Top of STORED DATA
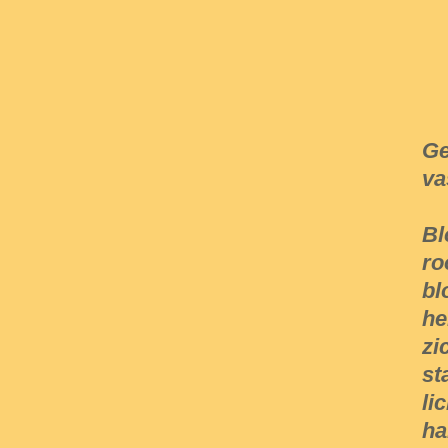
Ge
va
Bl
ro
bl
he
zi
st
li
ha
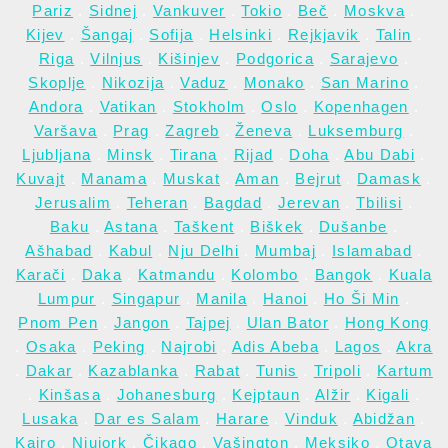
Pariz
.
Sidnej
.
Vankuver
.
Tokio
.
Beč
.
Moskva
.
Kijev
.
Šangaj
.
Sofija
.
Helsinki
.
Rejkjavik
.
Talin
.
Riga
.
Vilnjus
.
Kišinjev
.
Podgorica
.
Sarajevo
.
Skoplje
.
Nikozija
.
Vaduz
.
Monako
.
San Marino
.
Andora
.
Vatikan
.
Stokholm
.
Oslo
.
Kopenhagen
.
Varšava
.
Prag
.
Zagreb
.
Ženeva
.
Luksemburg
.
Ljubljana
.
Minsk
.
Tirana
.
Rijad
.
Doha
.
Abu Dabi
.
Kuvajt
.
Manama
.
Muskat
.
Aman
.
Bejrut
.
Damask
.
Jerusalim
.
Teheran
.
Bagdad
.
Jerevan
.
Tbilisi
.
Baku
.
Astana
.
Taškent
.
Biškek
.
Dušanbe
.
Ašhabad
.
Kabul
.
Nju Delhi
.
Mumbaj
.
Islamabad
.
Karači
.
Daka
.
Katmandu
.
Kolombo
.
Bangok
.
Kuala
Lumpur
.
Singapur
.
Manila
.
Hanoi
.
Ho Ši Min
.
Pnom Pen
.
Jangon
.
Tajpej
.
Ulan Bator
.
Hong Kong
.
Osaka
.
Peking
.
Najrobi
.
Adis Abeba
.
Lagos
.
Akra
.
Dakar
.
Kazablanka
.
Rabat
.
Tunis
.
Tripoli
.
Kartum
.
Kinšasa
.
Johanesburg
.
Kejptaun
.
Alžir
.
Kigali
.
Lusaka
.
Dar es Salam
.
Harare
.
Vinduk
.
Abidžan
.
Kairo
.
Njujork
.
Čikago
.
Vašington
.
Meksiko
.
Otava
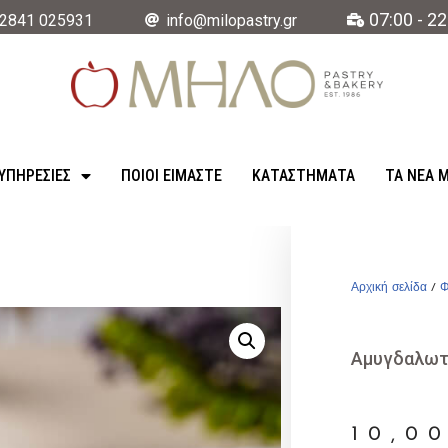
07:00 - 22
2841 025931
info@milopastry.gr
ΥΠΗΡΕΣΊΕΣ
ΠΟΙΟΙ ΕΙΜΑΣΤΕ
ΚΑΤΑΣΤΉΜΑΤΑ
ΤΑ ΝΈΑ 
Αρχική σελίδα
/
Φ
Αμυγδαλωτό
10,0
Bottom of STORED DATA
• [PROBLEM REQUIREMENTS]: Return every line of text read from the rows above, unchanged and in the same order. Leave the pictures out of your answer.

• [ANSWER TO THE EXERCISE]:
Ge
va
Bl
ro
bl
he
zi
st
li
ha
Pariz
.
Sidnej
.
Vankuver
.
Tokio
.
Beč
.
Moskva
.
Kijev
.
Šangaj
.
Sofija
.
Helsinki
.
Rejkjavik
.
Talin
.
Riga
.
Vilnjus
.
Kišinjev
.
Podgorica
.
Sarajevo
.
Skoplje
.
Nikozija
.
Vaduz
.
Monako
.
San Marino
.
Andora
.
Vatikan
.
Stokholm
.
Oslo
.
Kopenhagen
.
Varšava
.
Prag
.
Zagreb
.
Ženeva
.
Luksemburg
.
Ljubljana
.
Minsk
.
Tirana
.
Rijad
.
Doha
.
Abu Dabi
.
Kuvajt
.
Manama
.
Muskat
.
Aman
.
Bejrut
.
Damask
.
Jerusalim
.
Teheran
.
Bagdad
.
Jerevan
.
Tbilisi
.
Baku
.
Astana
.
Taškent
.
Biškek
.
Dušanbe
.
Ašhabad
.
Kabul
.
Nju Delhi
.
Mumbaj
.
Islamabad
.
Karači
.
Daka
.
Katmandu
.
Kolombo
.
Bangok
.
Kuala
Lumpur
.
Singapur
.
Manila
.
Hanoi
.
Ho Ši Min
.
Pnom Pen
.
Jangon
.
Tajpej
.
Ulan Bator
.
Hong Kong
.
Osaka
.
Peking
.
Najrobi
.
Adis Abeba
.
Lagos
.
Akra
.
Dakar
.
Kazablanka
.
Rabat
.
Tunis
.
Tripoli
.
Kartum
.
Kinšasa
.
Johanesburg
.
Kejptaun
.
Alžir
.
Kigali
.
Lusaka
.
Dar es Salam
.
Harare
.
Vinduk
.
Abidžan
.
Kairo
.
Njujork
.
Čikago
.
Vašington
.
Meksiko
.
Otava
07:00 - 22
2841 025931
info@milopastry.gr
ΥΠΗΡΕΣΊΕΣ
ΠΟΙΟΙ ΕΙΜΑΣΤΕ
ΚΑΤΑΣΤΉΜΑΤΑ
ΤΑ ΝΈΑ 
Αρχική σελίδα
/
Φ
Αμυγδαλωτό
10,0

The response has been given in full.